In the interview, Mossburg discusses two scenarios Deloitte created that outline the multimillion dollar impact breaches have on two fictitious companies:
- A health insurer with 50,000 employees and annual revenue of $60 billion that fell victim to a stolen laptop computer containing nearly 3 million patient records.
- A technology manufacturer with 60,000 workers and $40 billion in annual revenue that experienced a cyberattack from a nation-state.

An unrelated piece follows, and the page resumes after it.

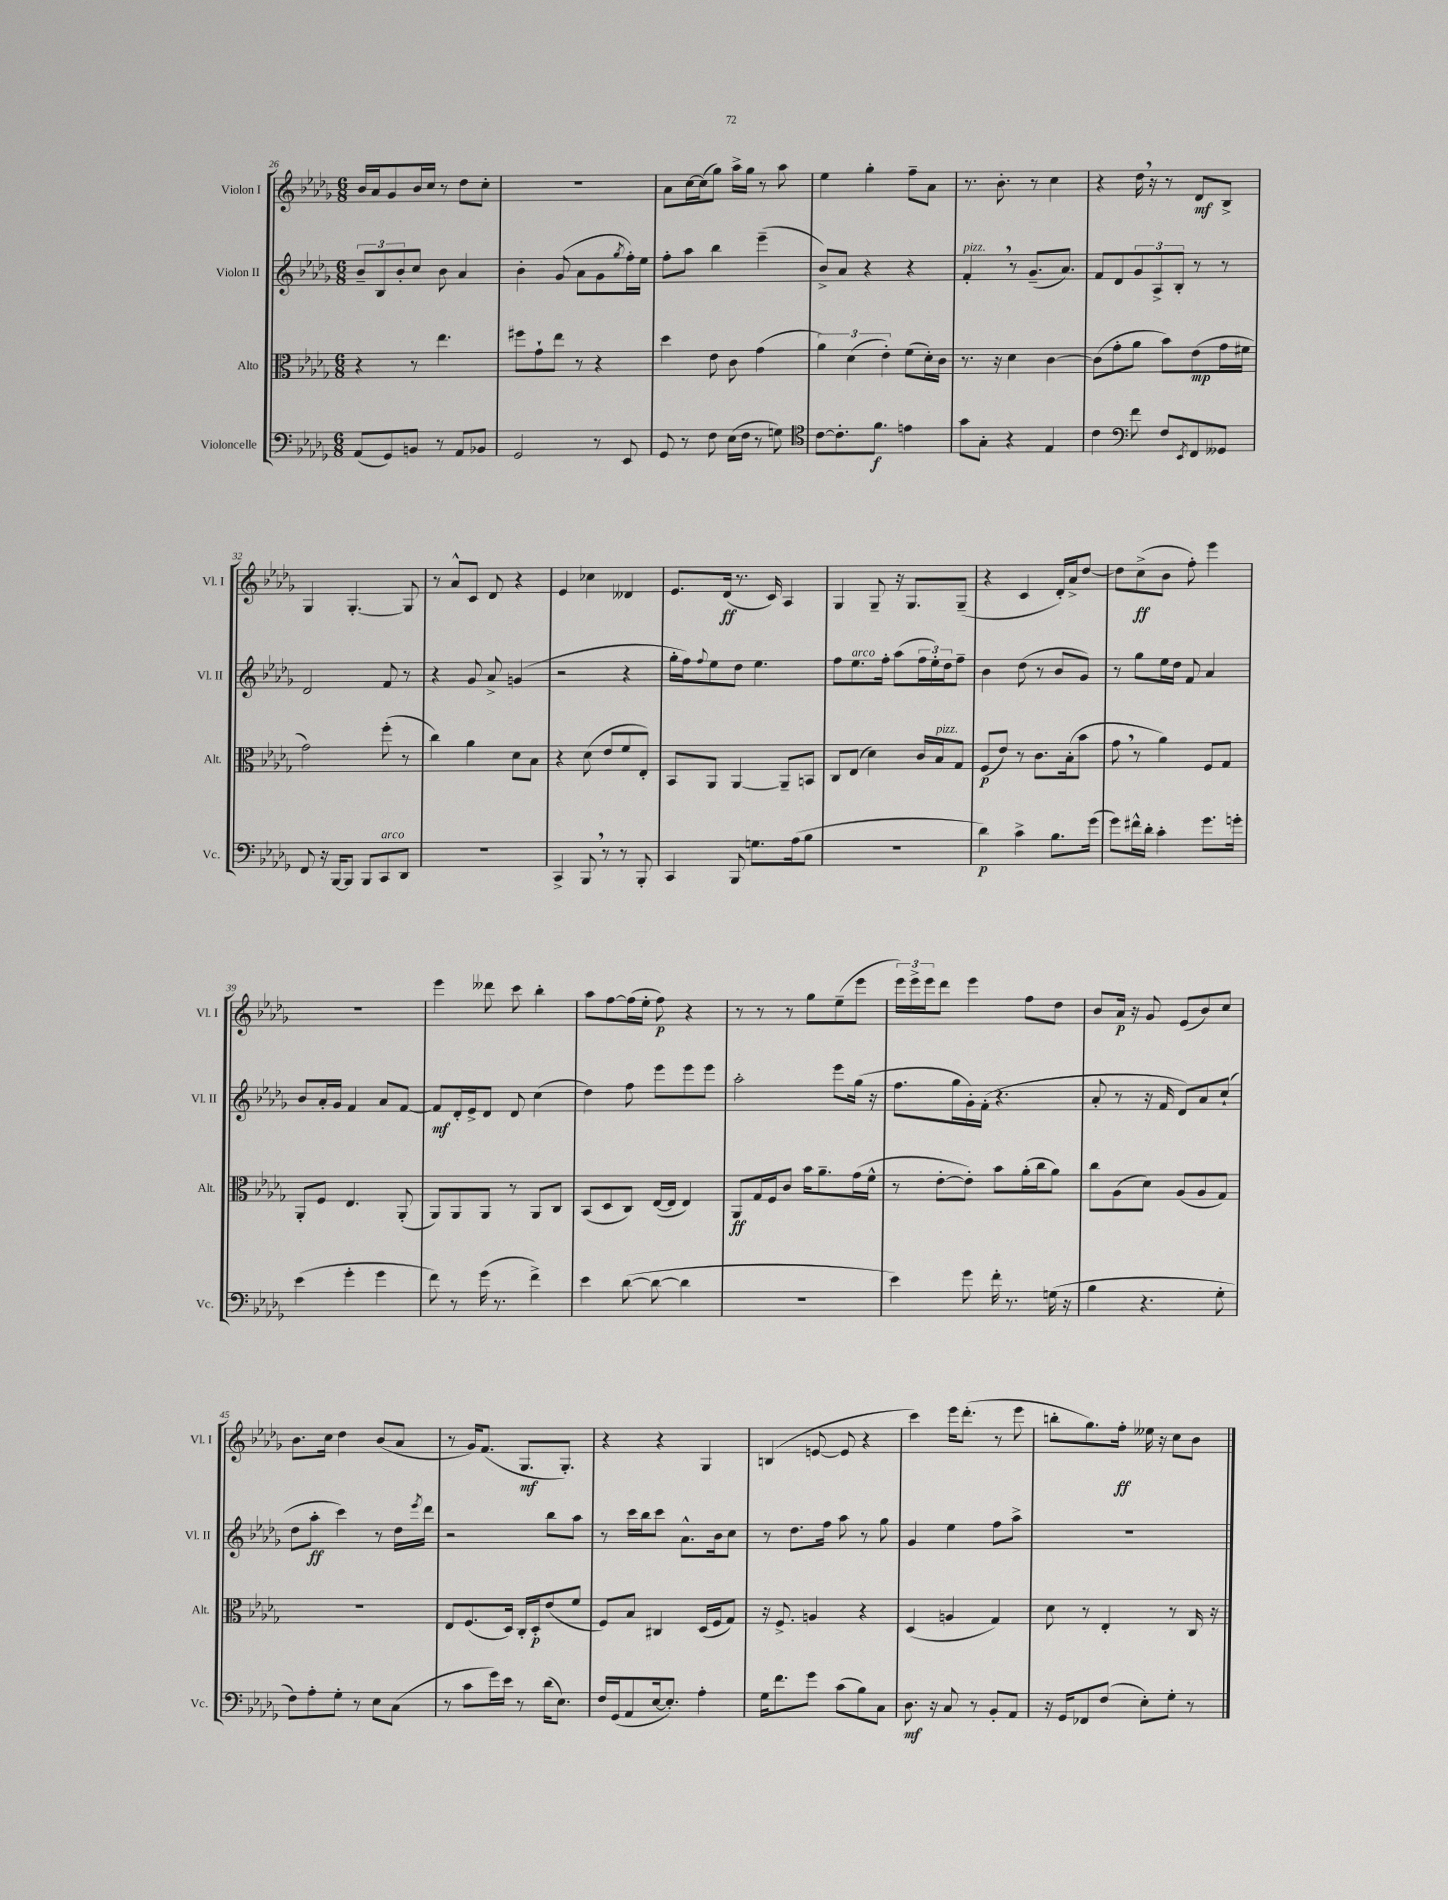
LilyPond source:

Mossburg contends these scenarios should help instruct organizations to understand the deep impact data breaches have on organizations.
Deloitte, in its report, itemizes 14 cyberattack impact factors, half of them with commonly known costs, the other half having hidden or less visible, but significantly higher costs.
Mossburg leads the resilient portion of Deloitte & Touche's cyber risk services portfolio, including the technical and organizational aspects of technology resilience, cyber incident response and post-incident crisis management for rapid recovery of operations, valuation and reputation. She has served a range of clients in the areas of technology risk management, data protection, data breach management and technology resilience, most recently focused on financial services and federal sectors.